At Sadler's Wells last week, Ondine was revealed as a masterpiece. They don't make ballets like this any more, and that may be part of its appeal. Lila de Nobili's sets not only conjure up Gothic castles and misty forest glades to ravishing effect, but revel in the kind of low-tech theatrical devices designers daren't try today for fear of looking naive. But unashamed simplicity is their charm.

In the shipboard Act II, a painted sea rises and falls to give a queasily real sense of ocean swell; in the build-up to a storm, fluttering fringed shawls make effective froth and foam. Tricks of light conspire to show the sprite Ondine disporting herself on the waves' surface. Only the Shadow Dance - Ashton's nod to the 1843 ballet version of the story, in which the mermaid duets with her own shape - failed to deliver. Perhaps something was amiss on Thursday: I failed to discern any shadow at all.

But it wasn't hard to see why this ballet was tagged "a concerto for Fonteyn". Despite some atmospheric group dances for naiads and tritons and other slithery things of the sea, and a lively showpiece of a harlequinade, all the dance invention homes in on the central ballerina. And what a challenging role it is: technically, of course, with frond-like, aqueous arms combined with teasing, quicksilver lightness, but principally as a feat of acting and musicianship.

Fonteyn, famously, had it all. But so too does Sarah Wildor, who, with her porcelain blondness and fine profile, is arguably even more alluring. When, during Thursday's shipwreck, her gauzy wisp of a costume accidentally ripped from the breastbone down, not a soul in the house was complaining.

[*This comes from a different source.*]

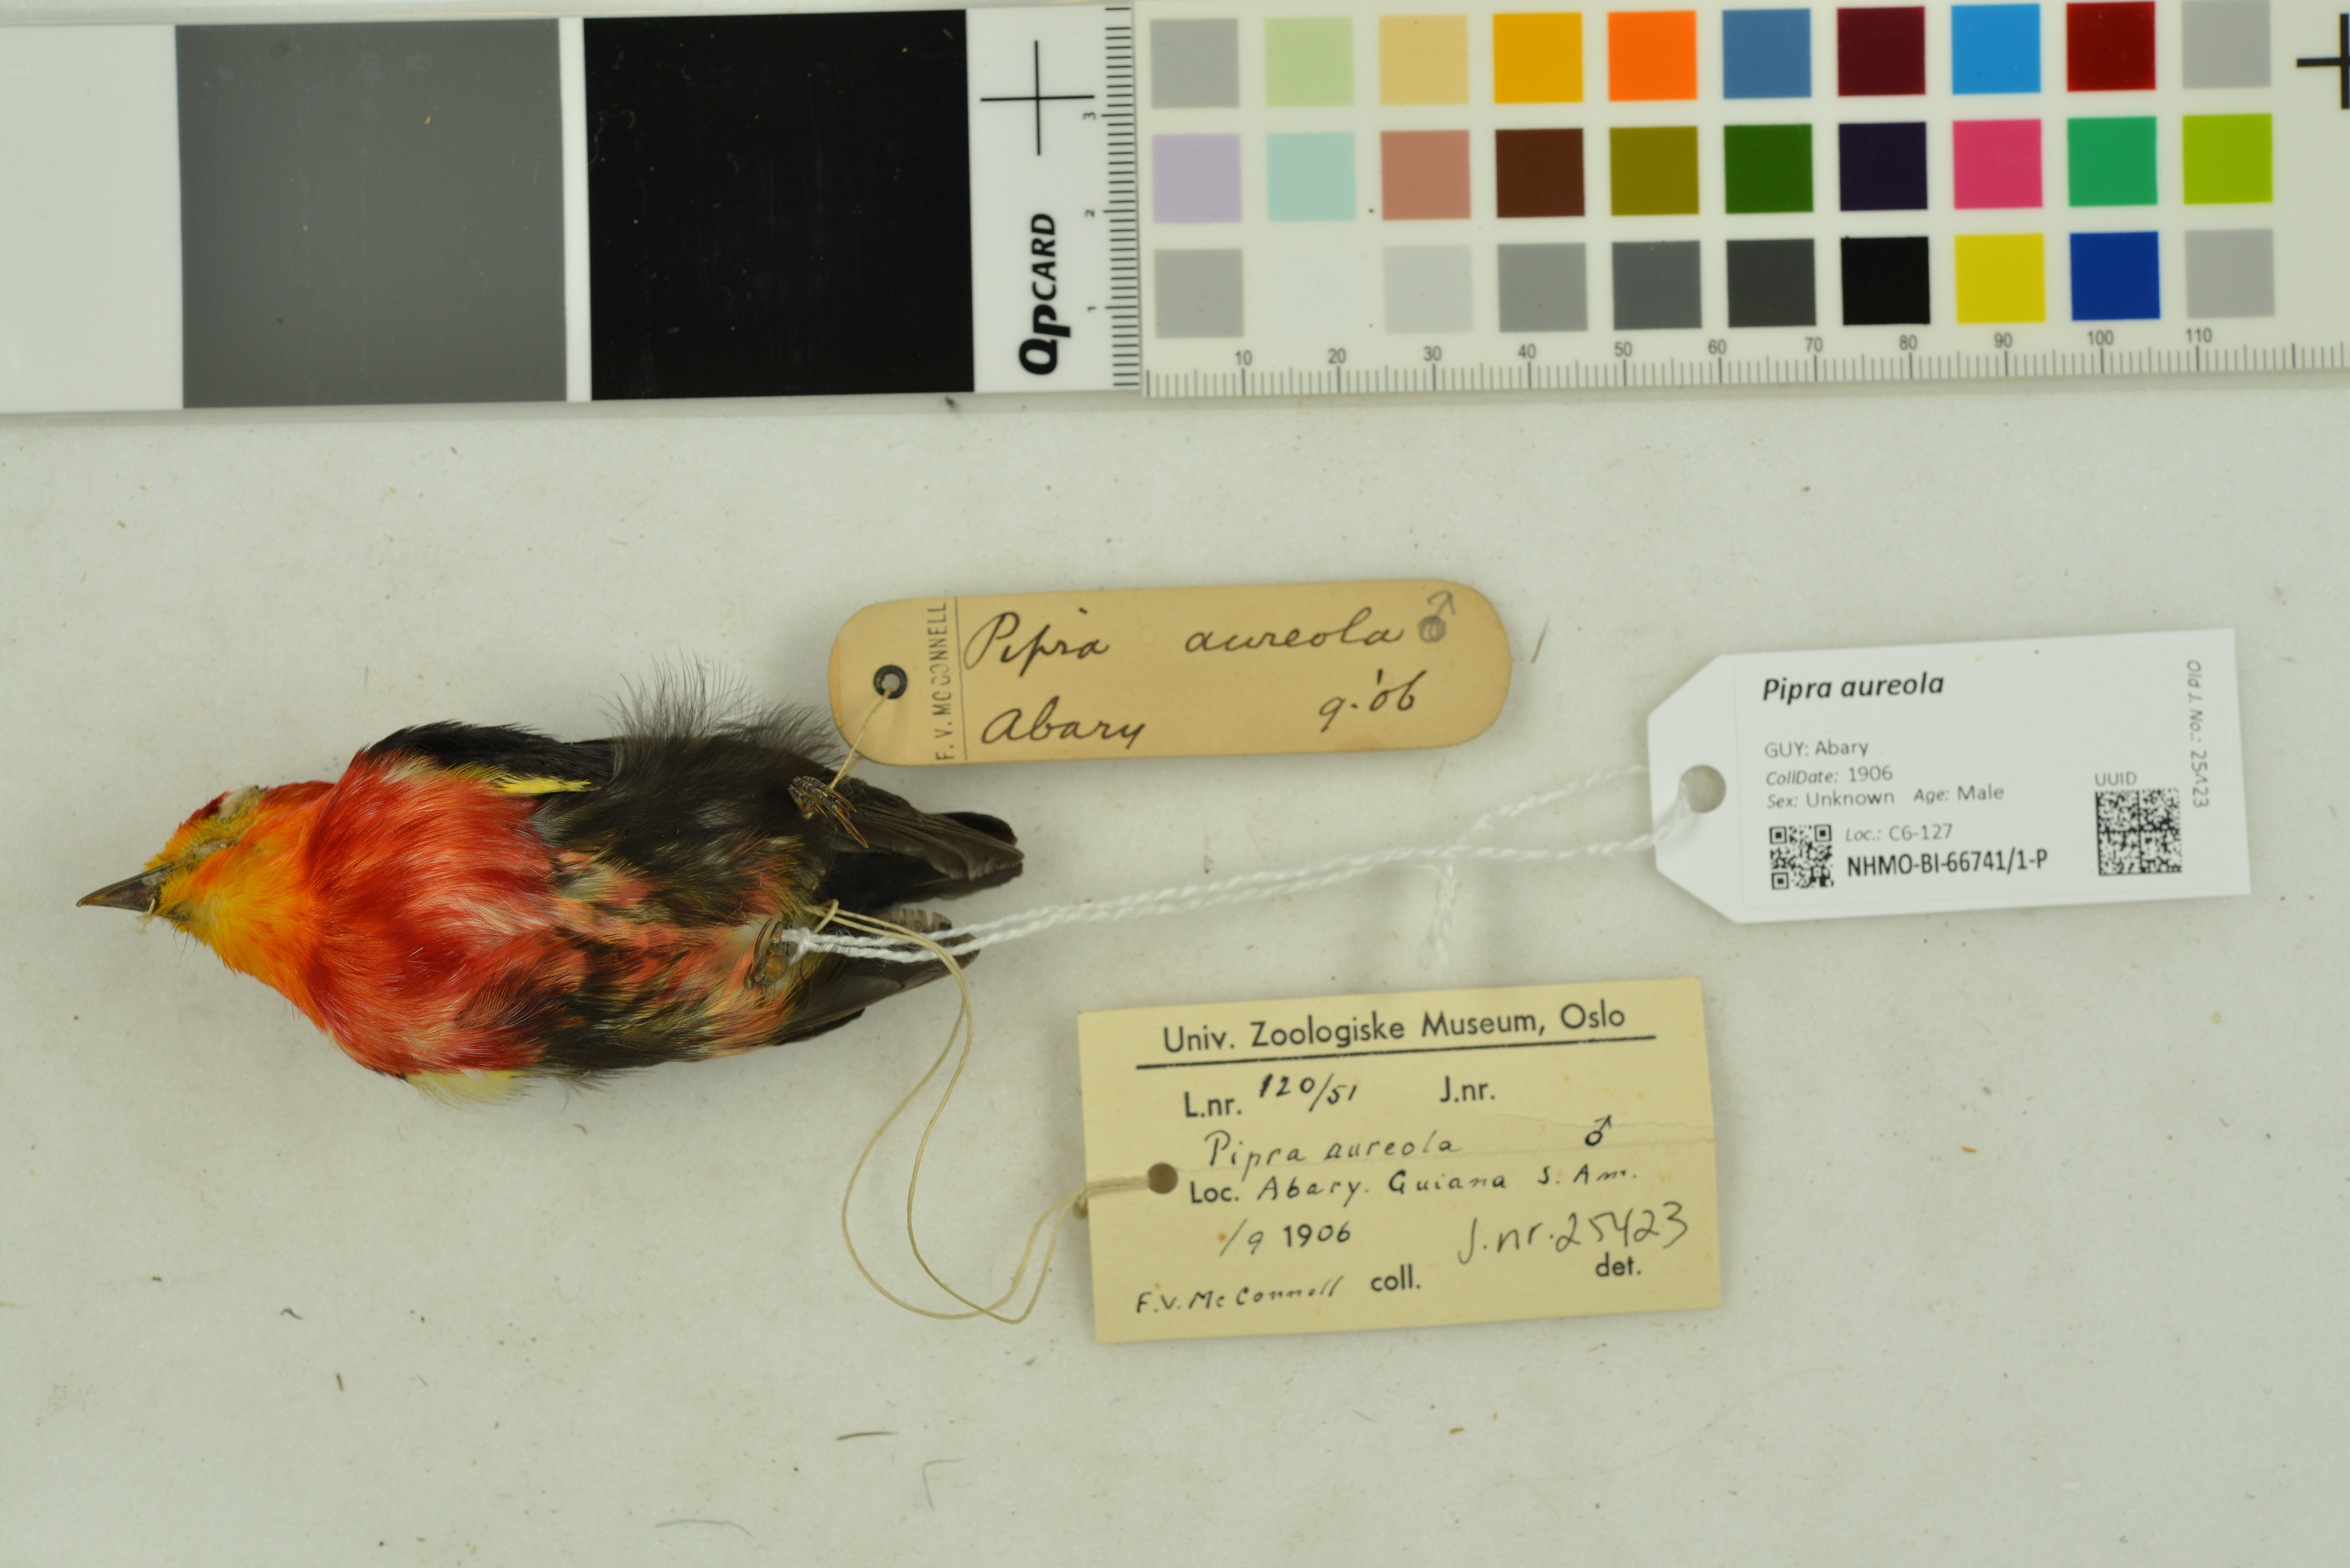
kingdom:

As in Motte-Fouque's tale of 1811, Ashton's source, Ondine is a water nymph without a soul who breaks the laws of nature - fatally - by marrying a mortal. On their first encounter, Wildor's trembling curiosity is touching, her glee on discovering Palemon's heartbeat tenderly comic. Sensuality is only half the story. Wildor conveys such vivid delight in her watery element that you almost see oxygen bubbles popping round her as she dives and frisks, and rides its swirls and eddies.

It helps, of course, to have a stage-lover she can really fancy, and Thursday's audience was treated to a true-life coupling by default. Injury in an earlier cast had prompted the hurried drafting-in of Adam Cooper, Wildor's beau (and now ex-Royal Ballet) and, my goodness, something really sparked between them. How often have we heard that what this company needs is a partnership with true romantic charisma? Well here it is: the real thing. Wildor and Cooper sizzle. And although choreographically the part of Palemon hasn't much to go on - he's what Ashton himself termed one of his "handsome dummies" - Cooper invested its small stock with such hungry, muscular fervour that the role became almost heroic.

As for Henze's score, one can only conclude that taste has undergone a seismic shift since the 1950s. OK, so there isn't anything you can hum (which is what Ashton had been angling for, God forbid). It is grand, moody and vibrantly coloured, its opulent iridescence recalling the sound world of Debussy, its scope so broad and free that the choreography seems swept along on its current, not bounded by its structure. Ashton, in an attempt to placate the composer who at the time suspected his score did not please, told him its climaxes were "better than Tristan". It's certainly among the best sea music I've heard. And under the baton of Andrea Quinn, the Royal Opera band sounded glorious. Clearly, on the strength of this revival, Ondine should be brought back into the regular repertoire, and sharpish.